Let ${\displaystyle M}$ be a differential manifold. A submanifold of ${\displaystyle M}$ can be viewed as the following data: An abstract differential manifold ${\displaystyle N}$ along with a smooth map ${\displaystyle f}$ from ${\displaystyle N}$ to ${\displaystyle M}$ such that:

1. The map ${\displaystyle f}$ is an immersion; in other words, the induced map ${\displaystyle (Df)_{p}}$ on the tangent space at any point ${\displaystyle p\in M}$ is injective
2. The map is injective i.e. ${\displaystyle f(p)=f(q)\implies p=q}$
3. The map is a homeomorphism to its image

Note that when ${\displaystyle N}$ is compact, the third condition is redundant, because any injective map from a compact space to a Hausdorff space is an embedding.

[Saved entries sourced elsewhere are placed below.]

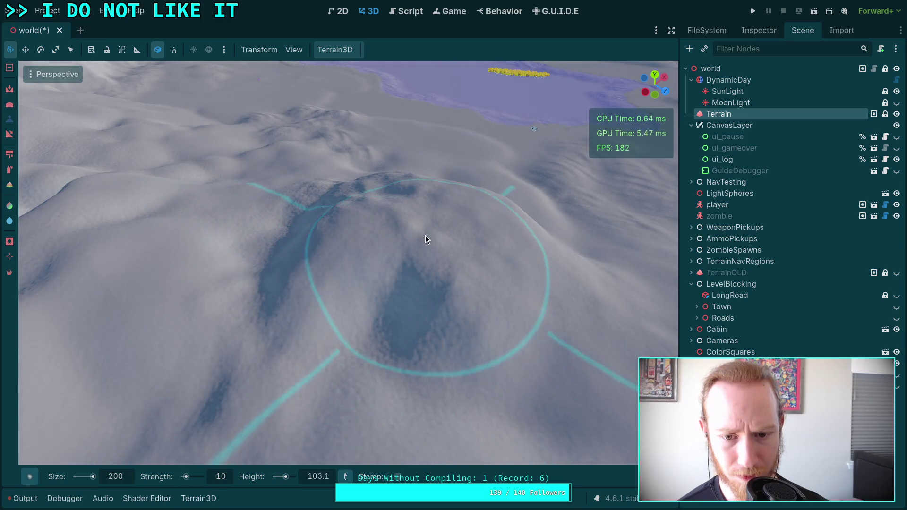
left_click_drag(365, 338, 267, 275)
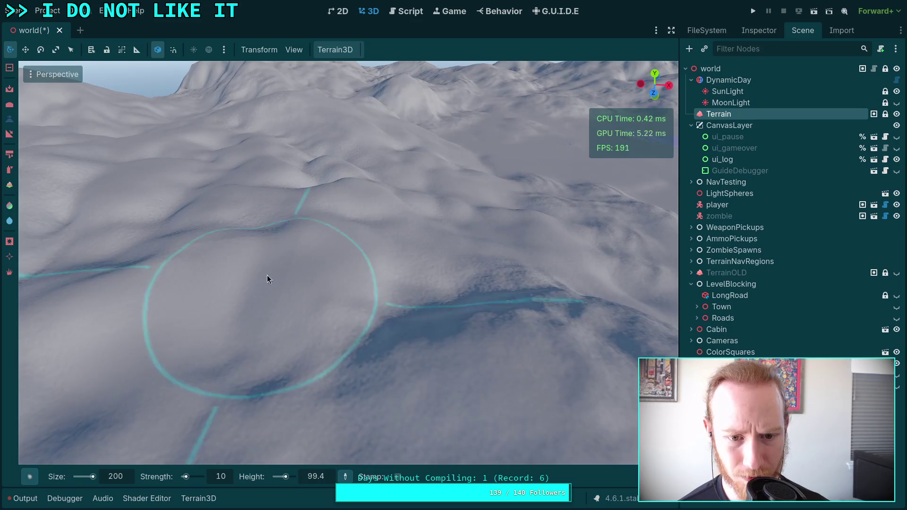
mouse_move(411, 309)
left_mouse_down()
mouse_move(487, 352)
mouse_move(361, 309)
mouse_move(159, 159)
mouse_move(453, 239)
mouse_move(402, 227)
left_mouse_up()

To complete the definition, we need to observe that a submanifold is completely determined, upto diffeomorphism, by its set-theoretic image in the manifold. In other words, if ${\displaystyle f_{1}:N_{1}\to M}$ and ${\displaystyle f_{2}:N_{2}\to M}$ are submanifolds with the same set-theoretic image, then there is a diffeomorphism ${\displaystyle g:N_{1}\to N_{2}}$ such that ${\displaystyle f_{1}=f_{2}\circ g}$.